Charles Darwin: The Origin of Species by means of Natural Selection

CHAPTER XI. ON THE GEOLOGICAL SUCCESSION OF ORGANIC BEINGS.
6. ON THE SUCCESSION OF THE SAME TYPES WITHIN THE SAME AREAS, DURING THE LATER TERTIARY PERIODS. (continued)

On the theory of descent with modification, the great law of the long enduring, but not immutable, succession of the same types within the same areas, is at once explained; for the inhabitants of each quarter of the world will obviously tend to leave in that quarter, during the next succeeding period of time, closely allied though in some degree modified descendants. If the inhabitants of one continent formerly differed greatly from those of another continent, so will their modified descendants still differ in nearly the same manner and degree.
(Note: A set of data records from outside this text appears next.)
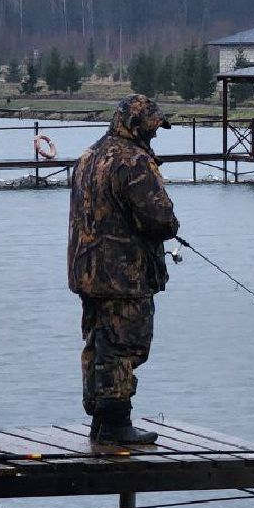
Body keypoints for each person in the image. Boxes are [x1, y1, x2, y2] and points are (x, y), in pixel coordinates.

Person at [68, 94, 179, 445]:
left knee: (99, 341)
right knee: (124, 345)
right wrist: (170, 227)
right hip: (123, 274)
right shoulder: (133, 161)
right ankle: (117, 424)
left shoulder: (88, 156)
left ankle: (101, 421)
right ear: (136, 126)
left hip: (86, 270)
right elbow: (160, 218)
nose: (156, 135)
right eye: (153, 127)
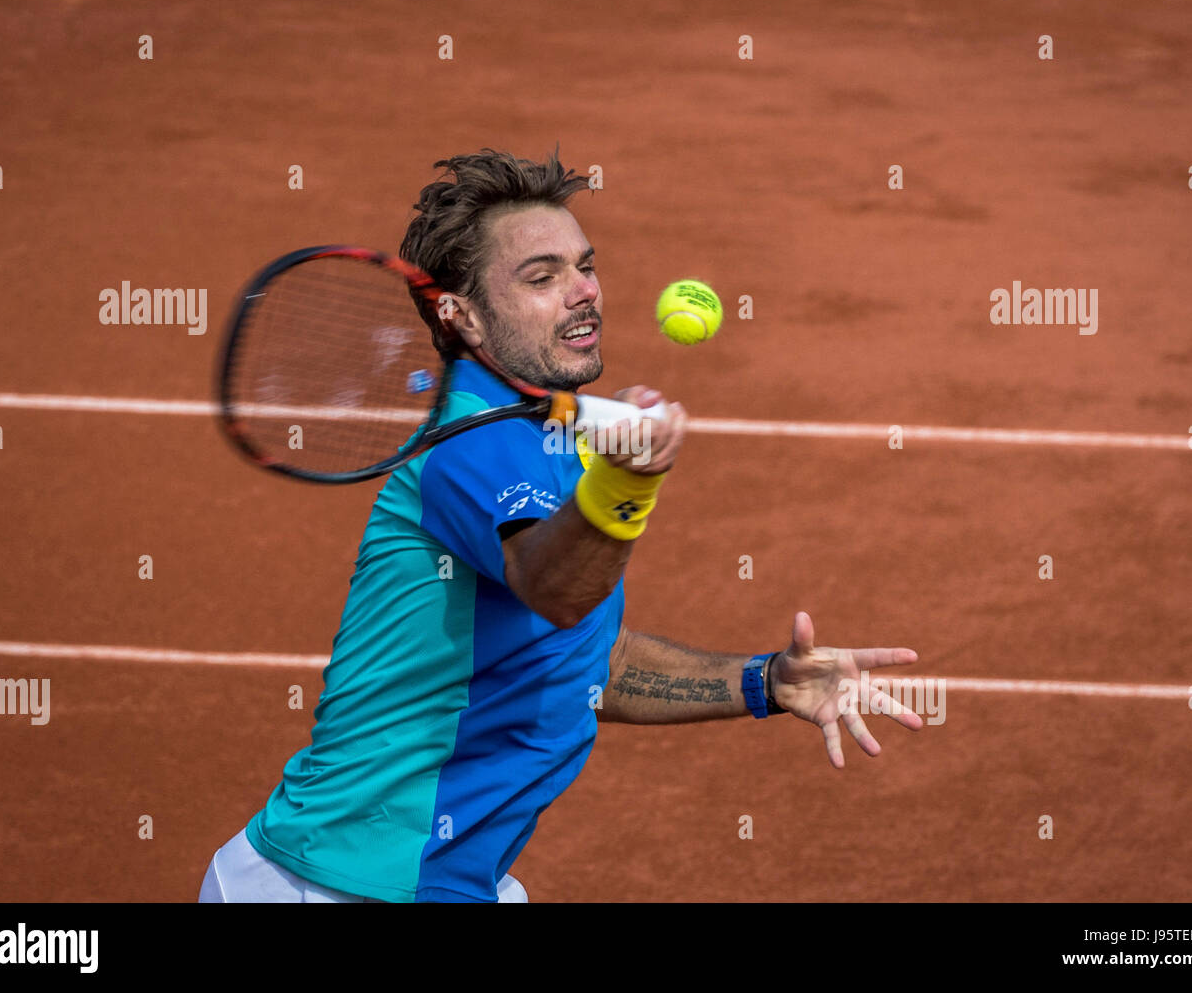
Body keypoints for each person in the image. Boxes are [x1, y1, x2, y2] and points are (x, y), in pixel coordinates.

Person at [198, 148, 922, 904]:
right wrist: (629, 481)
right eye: (541, 278)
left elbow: (582, 664)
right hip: (344, 885)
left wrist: (766, 681)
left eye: (585, 266)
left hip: (435, 878)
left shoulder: (550, 428)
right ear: (460, 313)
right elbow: (556, 590)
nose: (583, 294)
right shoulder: (467, 441)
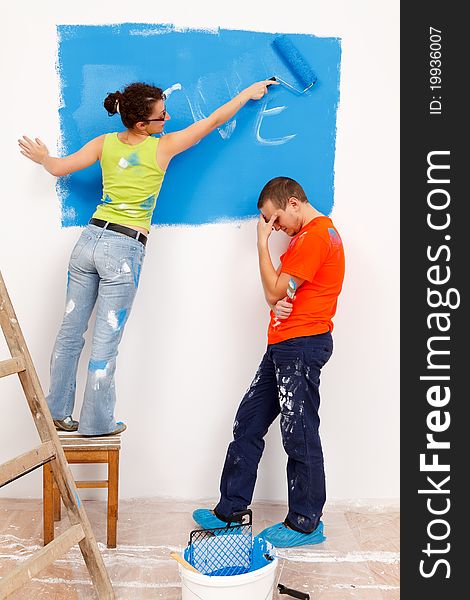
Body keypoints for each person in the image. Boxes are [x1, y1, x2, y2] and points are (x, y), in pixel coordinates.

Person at [18, 79, 277, 436]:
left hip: (88, 242)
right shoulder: (162, 148)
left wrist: (43, 157)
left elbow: (60, 168)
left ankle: (56, 412)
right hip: (122, 251)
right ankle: (96, 423)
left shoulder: (104, 144)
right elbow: (214, 121)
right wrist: (247, 95)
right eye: (161, 117)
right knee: (105, 342)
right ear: (142, 124)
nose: (167, 119)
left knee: (69, 333)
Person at [193, 176, 345, 548]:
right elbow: (278, 295)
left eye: (274, 219)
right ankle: (230, 511)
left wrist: (261, 245)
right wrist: (278, 297)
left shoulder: (315, 236)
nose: (273, 227)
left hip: (301, 345)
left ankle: (305, 523)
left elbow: (275, 290)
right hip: (283, 344)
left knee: (300, 433)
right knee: (248, 422)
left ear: (293, 203)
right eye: (268, 225)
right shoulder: (304, 240)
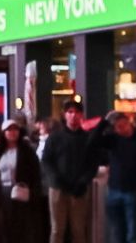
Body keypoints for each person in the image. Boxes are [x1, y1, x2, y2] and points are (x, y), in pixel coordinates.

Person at [42, 100, 107, 243]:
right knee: (57, 229)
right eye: (70, 112)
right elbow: (46, 161)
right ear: (65, 115)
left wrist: (83, 181)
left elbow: (93, 163)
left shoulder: (87, 138)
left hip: (79, 189)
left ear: (82, 115)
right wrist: (55, 179)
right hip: (58, 188)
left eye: (77, 112)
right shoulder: (54, 138)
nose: (73, 116)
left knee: (78, 229)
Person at [98, 112, 136, 243]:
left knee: (133, 233)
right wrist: (104, 122)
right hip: (114, 190)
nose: (122, 129)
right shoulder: (113, 139)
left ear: (129, 122)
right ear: (114, 129)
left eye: (124, 125)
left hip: (135, 191)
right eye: (118, 127)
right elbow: (94, 140)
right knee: (116, 232)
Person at [0, 119, 48, 243]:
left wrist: (33, 193)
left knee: (22, 228)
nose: (12, 133)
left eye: (15, 129)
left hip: (22, 194)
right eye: (9, 130)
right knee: (4, 228)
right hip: (2, 193)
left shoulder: (27, 152)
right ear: (4, 133)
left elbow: (35, 174)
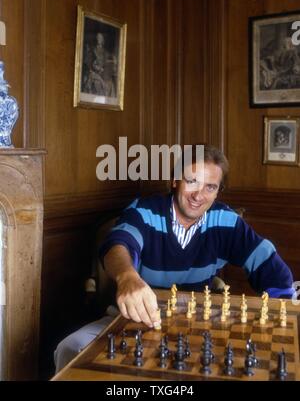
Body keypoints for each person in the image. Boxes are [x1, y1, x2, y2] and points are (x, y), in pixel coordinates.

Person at [54, 144, 294, 372]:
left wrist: (283, 317)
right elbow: (118, 244)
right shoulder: (144, 211)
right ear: (175, 180)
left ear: (218, 191)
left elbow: (269, 265)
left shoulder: (225, 220)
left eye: (210, 187)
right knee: (69, 348)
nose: (199, 195)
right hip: (135, 319)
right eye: (192, 181)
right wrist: (127, 276)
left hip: (198, 324)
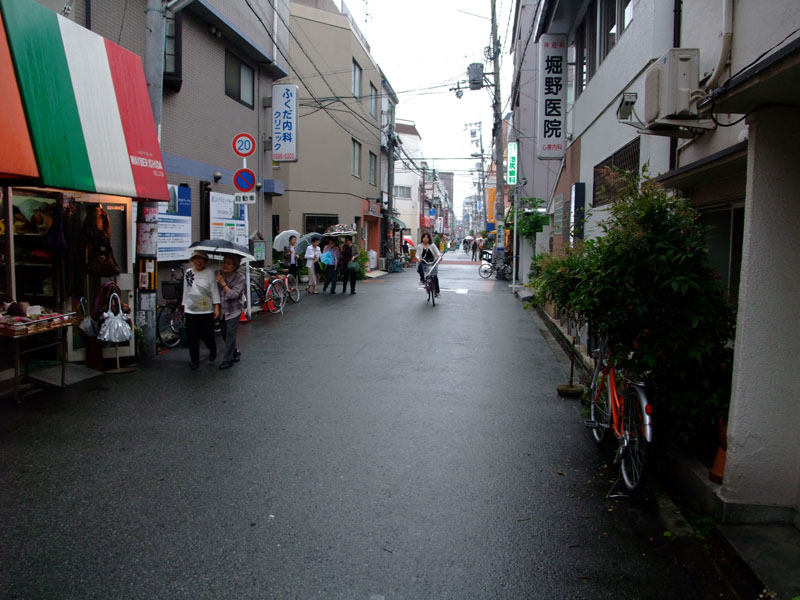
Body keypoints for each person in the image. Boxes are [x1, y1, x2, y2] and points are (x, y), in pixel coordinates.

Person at [182, 249, 220, 370]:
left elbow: (214, 290)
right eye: (196, 259)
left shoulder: (209, 273)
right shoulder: (188, 272)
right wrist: (184, 306)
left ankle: (212, 348)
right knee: (192, 337)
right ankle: (194, 360)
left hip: (206, 309)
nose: (198, 261)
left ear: (205, 261)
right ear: (193, 260)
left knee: (207, 335)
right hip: (191, 309)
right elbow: (185, 290)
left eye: (201, 259)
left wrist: (217, 306)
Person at [215, 255, 245, 370]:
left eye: (229, 263)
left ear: (234, 266)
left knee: (230, 334)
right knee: (224, 333)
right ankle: (234, 351)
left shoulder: (240, 278)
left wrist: (223, 283)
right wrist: (216, 307)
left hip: (234, 310)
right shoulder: (219, 275)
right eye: (224, 263)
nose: (225, 265)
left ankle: (227, 360)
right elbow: (215, 293)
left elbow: (234, 295)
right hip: (222, 310)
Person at [418, 232, 441, 297]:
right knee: (420, 267)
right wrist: (418, 258)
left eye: (427, 237)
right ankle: (422, 280)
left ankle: (437, 292)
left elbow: (437, 252)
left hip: (432, 262)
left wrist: (439, 255)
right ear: (422, 238)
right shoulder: (420, 246)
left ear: (429, 238)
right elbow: (417, 254)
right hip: (424, 261)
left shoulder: (432, 245)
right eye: (424, 237)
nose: (425, 238)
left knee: (435, 276)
But after very long intervals of time, and after great geographical changes, permitting much intermigration, the feebler will yield to the more dominant forms, and there will be nothing immutable in the distribution of organic beings.

It may be asked in ridicule whether I suppose that the megatherium and other allied huge monsters, which formerly lived in South America, have left behind them the sloth, armadillo, and anteater, as their degenerate descendants. This cannot for an instant be admitted. These huge animals have become wholly extinct, and have left no progeny. But in the caves of Brazil there are many extinct species which are closely allied in size and in all other characters to the species still living in South America; and some of these fossils may have been the actual progenitors of the living species. It must not be forgotten that, on our theory, all the species of the same genus are the descendants of some one species; so that, if six genera, each having eight species, be found in one geological formation, and in a succeeding formation there be six other allied or representative genera, each with the same number of species, then we may conclude that generally only one species of each of the older genera has left modified descendants, which constitute the new genera containing the several species; the other seven species of each old genus having died out and left no progeny. Or, and this will be a far commoner case, two or three species in two or three alone of the six older genera will be the parents of the new genera: the other species and the other old genera having become utterly extinct. In failing orders, with the genera and species decreasing in numbers as is the case with the Edentata of South America, still fewer genera and species will leave modified blood-descendants.